Шрифт:
Интервал:
Закладка:
Приехал в Чернозёмск в сентябре. Должен был раньше, в мае, но пока передавал дела, пока то, пока сё…
На кафедре новые сослуживцы сказали ему, что вот будет у тебя в группе некий Чижик, мальчик-мажор, которому в жизни страшно везёт — и на родителей, и вообще. В шахматы, правда, играет неплохо, а в остальном — полная дрянь, а не человек. Людей за людей не считает, ноги об них вытирает. И об преподавателей.
В общем, накрутили.
И решил товарищ капитан за мной присмотреть. И, если что, привести в чувство. Увидел орден — и не сдержался, потому что в Монголии, чтобы орден получить, нужно подвиг совершить, с риском для жизни. А он, Мирзопомадский, решил, что орден я в театре взял, реквизит. Чтобы посмеяться над ним, над Мирзопомадским. Выставить дурачком. Ну, получилось, да. Выставил. Он сам себя выставил. И вот теперь ему на кафедре предлагают писать рапорт о переводе, мол, не чувствуя в себе педагогического таланта, прошу направить, и тому подобное. В противном случае заявлению дадут ход, и его могут совсем того… С позором.

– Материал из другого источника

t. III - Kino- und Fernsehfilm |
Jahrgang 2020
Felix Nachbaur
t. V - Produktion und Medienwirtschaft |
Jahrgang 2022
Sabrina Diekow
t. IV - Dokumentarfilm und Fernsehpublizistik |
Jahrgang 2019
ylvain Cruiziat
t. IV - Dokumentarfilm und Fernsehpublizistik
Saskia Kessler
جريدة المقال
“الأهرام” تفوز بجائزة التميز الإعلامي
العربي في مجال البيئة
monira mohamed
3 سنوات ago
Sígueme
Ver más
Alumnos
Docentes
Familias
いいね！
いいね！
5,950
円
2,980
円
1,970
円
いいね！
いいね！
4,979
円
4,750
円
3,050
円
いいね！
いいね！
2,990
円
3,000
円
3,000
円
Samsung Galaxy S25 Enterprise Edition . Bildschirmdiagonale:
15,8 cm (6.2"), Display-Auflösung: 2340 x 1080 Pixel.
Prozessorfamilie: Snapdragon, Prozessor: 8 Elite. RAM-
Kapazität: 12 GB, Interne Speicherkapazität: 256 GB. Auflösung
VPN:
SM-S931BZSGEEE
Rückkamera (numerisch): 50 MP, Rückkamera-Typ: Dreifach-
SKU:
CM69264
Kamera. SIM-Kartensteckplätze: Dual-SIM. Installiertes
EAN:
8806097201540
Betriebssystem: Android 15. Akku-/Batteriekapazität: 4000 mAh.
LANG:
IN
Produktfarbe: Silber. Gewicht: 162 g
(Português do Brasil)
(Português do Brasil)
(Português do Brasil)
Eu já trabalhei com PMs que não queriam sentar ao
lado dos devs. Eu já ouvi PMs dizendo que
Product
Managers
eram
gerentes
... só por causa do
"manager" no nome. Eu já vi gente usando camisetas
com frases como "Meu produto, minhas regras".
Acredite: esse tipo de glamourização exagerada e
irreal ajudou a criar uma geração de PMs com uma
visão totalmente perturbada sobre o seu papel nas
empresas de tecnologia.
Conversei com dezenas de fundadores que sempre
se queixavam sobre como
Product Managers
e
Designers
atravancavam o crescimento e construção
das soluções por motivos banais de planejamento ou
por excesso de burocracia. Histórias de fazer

А он не хочет. И не может, жена болеет, и устала по гарнизонам мотаться. Так радовалась Чернозёмску, так радовалась…
— Хорошо, — сказал я, — а от меня вы что хотите, товарищ капитан?
Товарищ капитан хотел ни много, ни мало, чтобы я забрал заявление.
— Какое заявление? — я всё ещё думал о заявлении по поводу перевода на индивидуальный график обучения, и не понимал, причем здесь капитан.
Об оскорблении чести и достоинства кавалера ордена Красной Звезды. Ему обо мне многое порассказали, и даже фотографию показали, где я с Брежневым чуть не в обнимку стою. Он и сам порасспрашивал, да почитал в газетах. И понял, что я, действительно, могу испортить ему жизнь. Просто поломать на кусочки. Из-за чего? Из-за глупого недоразумения. Он готов извиниться, перед строем.
— Э, нет. Вряд ли дело в недоразумении. Даже совсем не в недоразумении.
— Почему?
— Я, товарищ капитан, никакого заявления не писал. В смысле, на вас.
— Как — не писал?
— Так. Не писал, и всё. Дел у меня других нет, как на капитанов заявления писать. Вы же, товарищ капитан, орден не сорвали, даже не дотронулись?
— Не дотронулся.
— Значит, и оскорбления не было. Тем более, что орден вы считали театральным реквизитом. Считали?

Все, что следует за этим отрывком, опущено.